_Passage given_
Promote the use of public transit and carpools in communities by dedicating existing facilities to those uses, upgrading existing lanes, or providing new transit and high occupancy vehicle (HOV) facilities.

Sustainability Linkage

Triple Bottom Line

Promoting transit and HOV use supports all of the triple bottom line sustainability principles by expanding modal choices while reducing traffic congestion, commuting costs, and emissions.

Background & Scoring Requirements

Scoring Requirements

To meet any of the requirements below, the transit and HOV facilities installed shall be consistent with the need, purpose, and appropriateness for transit and HOV facilities within the project footprint. To receive points for this criterion, the project must include contextually appropriate transit and/or HOV facilities that go beyond minimum design standards and requirements, and strive to create safe, versatile, attractive, and convenient transit and HOV networks that are integrated with pedestrian and bicycling networks.

Requirement PD-12.1

1–5 pointsInstall Transit Features

Achieve the requirements within the project footprint listed in Table PD-12.1,A, which is roughly based on the Federal Transit Authority (FTA) criteria from Characteristics of Bus Rapid Transit for Decision-Making (CBRT)1, FTA’s TCRP 90, Bus Rapid Transit2, and AASHTO’s Guide for High-Occupancy Vehicle (HOV) Facilities3.

Points are not cumulative; rather the highest point value achieved should be used.




No. Points

Requirement Description



Any of one the following:

  • Enhance at least 50 percent of transit station or stop amenities (such as lighting, trash/recycling bins, benches, bike parking, pay phones, heating and/or cooling, etc.)
  • Improve at least 50 percent of the transit and HOV facility signage (related to transit and HOV) and vehicular access (beyond basic ADA requirements)
  • Provide transit shelters at more than 50 percent of the corridor stations/stops
  • Provide seamless pedestrian access within at least a half-mile and/or seamless bicycle access within at least three miles of a public transportation stop or park and ride lot. (see the Federal Register’s Final Policy Statement on the Eligibility of Pedestrian and Bicycle Improvements Under Federal Transit Law4.
  • Provide park and ride lot(s) in strategic locations.



Any one of the following:

  • Implement two or more of the improvements from PD-12.1a.
  • Implement physical or constructed changes to the roadway structure, dimensions, or form that provide for future HOV access or minor dedicated transit access within the right-of-way (ROW), such as a carpool lane for HOV vehicle, queue jump lanes for transit vehicles, shoulder-running buses, on-street bus lane, bus rapid transit, or an expressway bus lane.

_Stated goal 1_
Edit the stretch of the records from their start through the line containing "orange cross: moved 15" by replacing each "trapezoid" with "pentagon" and leaving everything else unchanged.
_Stated goal 2_
Resume the passage on transit and HOV scoring requirements from the point where it stops.
The passage on transit and HOV facilities and the records that follow it are unrelated material.

_Extracted entries_
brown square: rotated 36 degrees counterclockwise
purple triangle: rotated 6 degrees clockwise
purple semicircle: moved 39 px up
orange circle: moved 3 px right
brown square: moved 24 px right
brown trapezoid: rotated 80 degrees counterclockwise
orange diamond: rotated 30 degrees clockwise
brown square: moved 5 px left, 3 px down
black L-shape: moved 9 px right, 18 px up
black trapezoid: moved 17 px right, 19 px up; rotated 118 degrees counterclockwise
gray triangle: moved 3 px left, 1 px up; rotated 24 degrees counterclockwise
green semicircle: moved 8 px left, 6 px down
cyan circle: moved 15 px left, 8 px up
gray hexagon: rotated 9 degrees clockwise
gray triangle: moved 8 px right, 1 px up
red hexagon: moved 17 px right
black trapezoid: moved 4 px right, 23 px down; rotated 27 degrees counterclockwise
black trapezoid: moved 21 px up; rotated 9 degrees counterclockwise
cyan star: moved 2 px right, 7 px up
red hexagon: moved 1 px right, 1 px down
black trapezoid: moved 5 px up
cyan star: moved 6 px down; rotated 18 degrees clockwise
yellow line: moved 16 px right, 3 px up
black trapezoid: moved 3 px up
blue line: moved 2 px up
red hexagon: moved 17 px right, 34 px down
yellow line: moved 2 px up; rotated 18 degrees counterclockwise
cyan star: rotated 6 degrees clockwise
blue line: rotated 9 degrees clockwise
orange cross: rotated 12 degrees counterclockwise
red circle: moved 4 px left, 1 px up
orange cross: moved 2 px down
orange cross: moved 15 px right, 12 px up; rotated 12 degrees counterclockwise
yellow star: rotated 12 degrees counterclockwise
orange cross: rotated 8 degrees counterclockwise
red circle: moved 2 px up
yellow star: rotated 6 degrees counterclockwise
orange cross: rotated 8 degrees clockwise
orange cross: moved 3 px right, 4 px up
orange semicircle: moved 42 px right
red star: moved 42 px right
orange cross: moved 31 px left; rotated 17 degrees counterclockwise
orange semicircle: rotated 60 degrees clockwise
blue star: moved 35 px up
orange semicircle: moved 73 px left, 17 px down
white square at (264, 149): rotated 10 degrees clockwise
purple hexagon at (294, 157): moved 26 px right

_Task result 1_
brown square: rotated 36 degrees counterclockwise
purple triangle: rotated 6 degrees clockwise
purple semicircle: moved 39 px up
orange circle: moved 3 px right
brown square: moved 24 px right
brown pentagon: rotated 80 degrees counterclockwise
orange diamond: rotated 30 degrees clockwise
brown square: moved 5 px left, 3 px down
black L-shape: moved 9 px right, 18 px up
black pentagon: moved 17 px right, 19 px up; rotated 118 degrees counterclockwise
gray triangle: moved 3 px left, 1 px up; rotated 24 degrees counterclockwise
green semicircle: moved 8 px left, 6 px down
cyan circle: moved 15 px left, 8 px up
gray hexagon: rotated 9 degrees clockwise
gray triangle: moved 8 px right, 1 px up
red hexagon: moved 17 px right
black pentagon: moved 4 px right, 23 px down; rotated 27 degrees counterclockwise
black pentagon: moved 21 px up; rotated 9 degrees counterclockwise
cyan star: moved 2 px right, 7 px up
red hexagon: moved 1 px right, 1 px down
black pentagon: moved 5 px up
cyan star: moved 6 px down; rotated 18 degrees clockwise
yellow line: moved 16 px right, 3 px up
black pentagon: moved 3 px up
blue line: moved 2 px up
red hexagon: moved 17 px right, 34 px down
yellow line: moved 2 px up; rotated 18 degrees counterclockwise
cyan star: rotated 6 degrees clockwise
blue line: rotated 9 degrees clockwise
orange cross: rotated 12 degrees counterclockwise
red circle: moved 4 px left, 1 px up
orange cross: moved 2 px down
orange cross: moved 15 px right, 12 px up; rotated 12 degrees counterclockwise

_Task result 2_
Implement physical or constructed changes to the roadway structure, dimensions, or form that provide HOV access or minor dedicated transit access within the ROW, such as a carpool lane for HOV vehicles, queue jump lanes for transit vehicles, or shoulder-running buses.



Implement physical or constructed changes to the roadway structure, dimensions, or form that provide dedicated transit access within the ROW, such as an on-street bus lane, bus rapid transit, or an expressway bus lane.



Implement physical or constructed changes to the roadway structure, dimensions, or form that provide exclusive mass transit access within the ROW, such as at-grade or grade-separated transit-ways or transit served park-and-ride lots.



Above-Referenced Resources

The following resources are referenced in this criterion and consolidated here:

  1. FTA, from Characteristics of Bus Rapid Transit for Decision‐Making (CBRT),
  2. Diaz and Hinebaugh, TCRP 90, Bus Rapid Transit, 2009,
  3. AASHTO, Guide for High‐Occupancy Vehicle (HOV) Facilities, 3rd Edition, 2004,

Additional Resources

The following resources provide information on this criterion topic in addition to the sources directly referenced:

  1. NACTO, Transit Street Design Guide (2016),

Case Studies & Criterion Examples

Arizona DOT - Using INVEST to Integrate Sustainability: The Arizona Department of Transportation (ADOT) decided to use all three modules of INVEST – System Planning, Project Development, and Operations and Maintenance – to help the agency meet its sustainability goals across the transportation life cycle.  ADOT used INVEST to integrate and advance existing sustainability efforts and to push forward new efforts.  INVEST’s comprehensive sustainability framework and criteria helped ADOT institutionalize sustainability across the agency and with local partners through inclusion in manuals, trainings, and awards.  This case study focuses on ADOT’s use of the Project Development module.

Arizona DOT - State Route 30 Sustainable Project Development: This case study describes the use of the INVEST PD module to analyze and score the ADOT State Route (SR) 30 project—an approximately 13-mile section of new freeway in the Phoenix metropolitan area. The new freeway would be built five (5) miles south of Interstate 10 and would run from Sarival Road in Goodyear east to Loop 202 (South Mountain Freeway) in the western section of Phoenix in Maricopa County, Arizona. SR 30 is a proposed new freeway managed by the ADOT that would eventually link with the proposed ADOT Interstate 11 project in western Maricopa County near Tonopah at its western terminus and with the existing Interstate 17 at the Durango Curve in Phoenix at its eastern terminus. The section of SR 30 analyzed and scored using INVEST is currently in the preliminary design and environmental assessment evaluation phase pursuant to the National Environmental Policy Act.

Scoring Sources

The project is considered to have met this criterion if the requirements above can be reasonably substantiated through the existence of one or more of the following documentation sources (or equal where not available):

  1. Purpose and need for transit and HOV access on the roadway project, including how it fits with existing land uses and/or existing General and Transportation Plans.
  2. Contract plans and specifications showing project improvements.
  3. Total cost associated with new or improved transit and HOV facilities.
  4. Contract specifications and budget items addressing transit and HOV.